Big awkwardness Friday evening: the surtitles don’t start talking until about 1/3rd has already been sung. The opera may be in English, but it is not easy to follow. Only from the aria ‘Shepherd, What Art Thou Persuing’ we know what it is about. Yet tenor Mark Milhofer has already managed to impress as Acis: he has a soft, but beautiful, friendly sound. That impression explodes in his aria ‘Love in Her Eyes Sits Playing’: so high, so soft, beautiful in long vibratoless notes and very subtle in extending vocal embellishments.
evil voice
Even before his actual emergence, a spider-like creature occasionally pops up from behind the rock: a man in a long robe of the same black shiny material is, of course, Polypheme. And what kind. Bas Sreten Manojlovic appears to harbor a completely cynical evil theater in his voice. With such terrifying acting in your vocals, you as a spectator can close your eyes and see much more than that green plateau and a boulder.

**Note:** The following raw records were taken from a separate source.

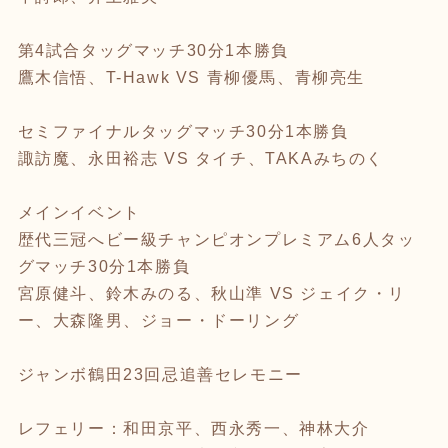
第4試合タッグマッチ30分1本勝負
鷹木信悟、T-Hawk VS 青柳優馬、青柳亮生
セミファイナルタッグマッチ30分1本勝負
諏訪魔、永田裕志 VS タイチ、TAKAみちのく
メインイベント
歴代三冠へビー級チャンピオンプレミアム6人タッ
グマッチ30分1本勝負
宮原健斗、鈴木みのる、秋山準 VS ジェイク・リ
ー、大森隆男、ジョー・ドーリング
ジャンボ鶴田23回忌追善セレモニー
レフェリー：和田京平、西永秀一、神林大介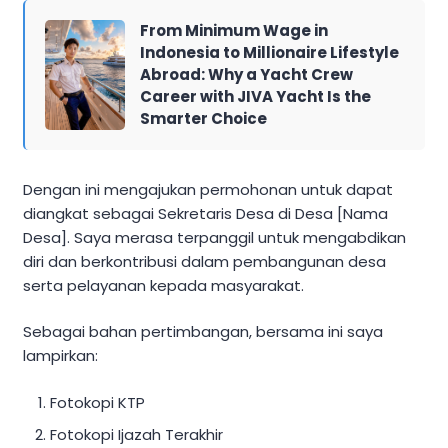
From Minimum Wage in
Indonesia to Millionaire Lifestyle
Abroad: Why a Yacht Crew
Career with JIVA Yacht Is the
Smarter Choice
Dengan ini mengajukan permohonan untuk dapat
diangkat sebagai Sekretaris Desa di Desa [Nama
Desa]. Saya merasa terpanggil untuk mengabdikan
diri dan berkontribusi dalam pembangunan desa
serta pelayanan kepada masyarakat.
Sebagai bahan pertimbangan, bersama ini saya
lampirkan:
Fotokopi KTP
Fotokopi Ijazah Terakhir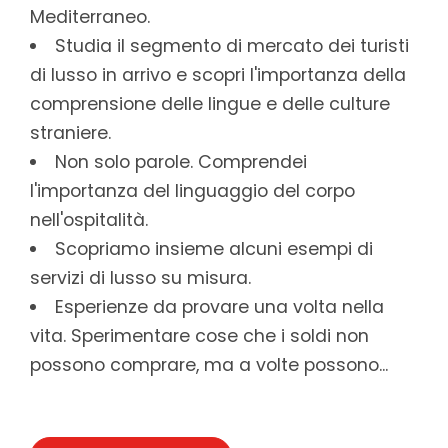
Mediterraneo.
Studia il segmento di mercato dei turisti
di lusso in arrivo e scopri l'importanza della
comprensione delle lingue e delle culture
straniere.
Non solo parole. Comprendei
l'importanza del linguaggio del corpo
nell'ospitalità.
Scopriamo insieme alcuni esempi di
servizi di lusso su misura.
Esperienze da provare una volta nella
vita. Sperimentare cose che i soldi non
possono comprare, ma a volte possono...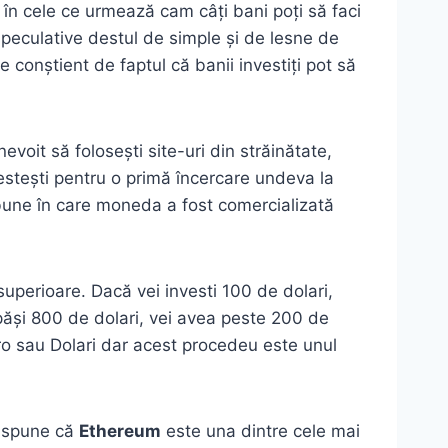
în cele ce urmează cam câți bani poți să faci
 speculative destul de simple și de lesne de
e conștient de faptul că banii investiți pot să
voit să folosești site-uri din străinătate,
estești pentru o primă încercare undeva la
 bune în care moneda a fost comercializată
uperioare. Dacă vei investi 100 de dolari,
ăși 800 de dolari, vei avea peste 200 de
ro sau Dolari dar acest procedeu este unul
m spune că
Ethereum
este una dintre cele mai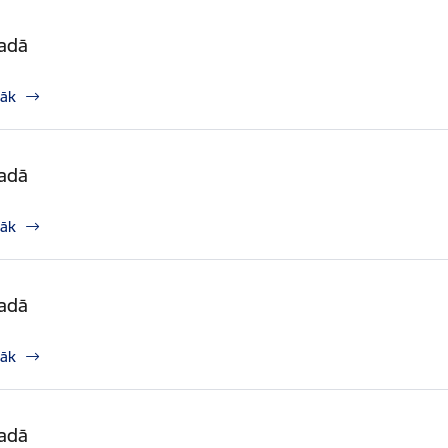
gadā
rāk
gadā
rāk
gadā
rāk
gadā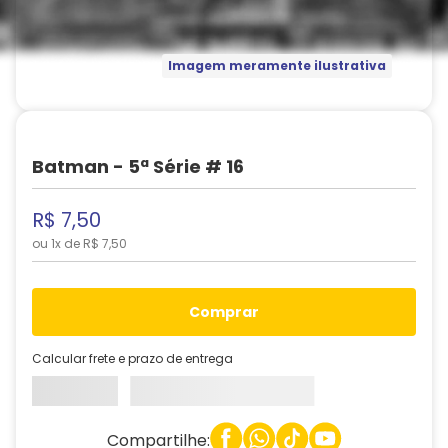
Imagem meramente ilustrativa
Batman - 5ª Série # 16
R$
7
,
50
ou
1
x de
R$
7
,
50
comprar
Calcular frete e prazo de entrega
Compartilhe: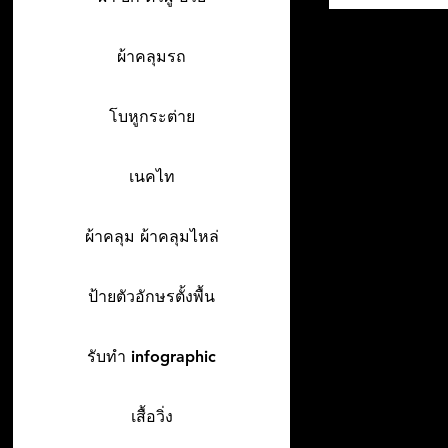
ผ้าคลุมรถ
โบหูกระต่าย
เนคไท
ผ้าคลุม ผ้าคลุมไหล่
ป้ายตัวอักษรตั้งพื้น
รับทำ infographic
เสื้อวิ่ง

The semi-direction is not very uplifting, but fortunately there is the conductor Leonardo García Alarcón, who is making his debut for the KCO, and a specialist in early opera. His conducting style is fascinating and infectious, more mime than measure. He makes small wavy movements with all parts of his body. He points, rocks, waves, hops, folds his hands in front of his chest, steps on and off the buck; it’s extremely easy to follow how he wants the music to sound. And it sounds that way. The KCO musicians deliver beautiful clarinet doubles, a nice know-it-all bassoon and undulating strings. The highlight is the trio ‘The Flocks Shall Leave the Mountains’, in which Acis and Galatea sweetly sing to each other that they are inseparable while Polypheme bleats furiously through it. Alarcón manages to make both those atmospheres, sweet in the wind section, bleating in the cellos, sound great at the same time and well distinguishable. Exciting and top notch. Only the Nederlands Kamerkoor does not reach that top level. They are not as precise, not as mystical as you would like with English choral pieces. They have rehearsed an interpretation much braver than Alarcón’s, and they fail to adapt to him.
Afterparty
It was getting late in the Concertgebouw. For those who wanted to delve into the program just heard, artistic director Ulrike Niehoff interviewed Alarcón and Audi in the Conductor’s Foyer. There was a sound in all hallways. In the Spiegelzaal and in the Kleine Zaal there was a lot of drinking to atmospheric jazz. The queue for the Koorzaal grew longer and longer: there in the basement people danced to very hard dance for a long time. Even the KCO logo, the crown, danced along in futuristic animations projected on the wall.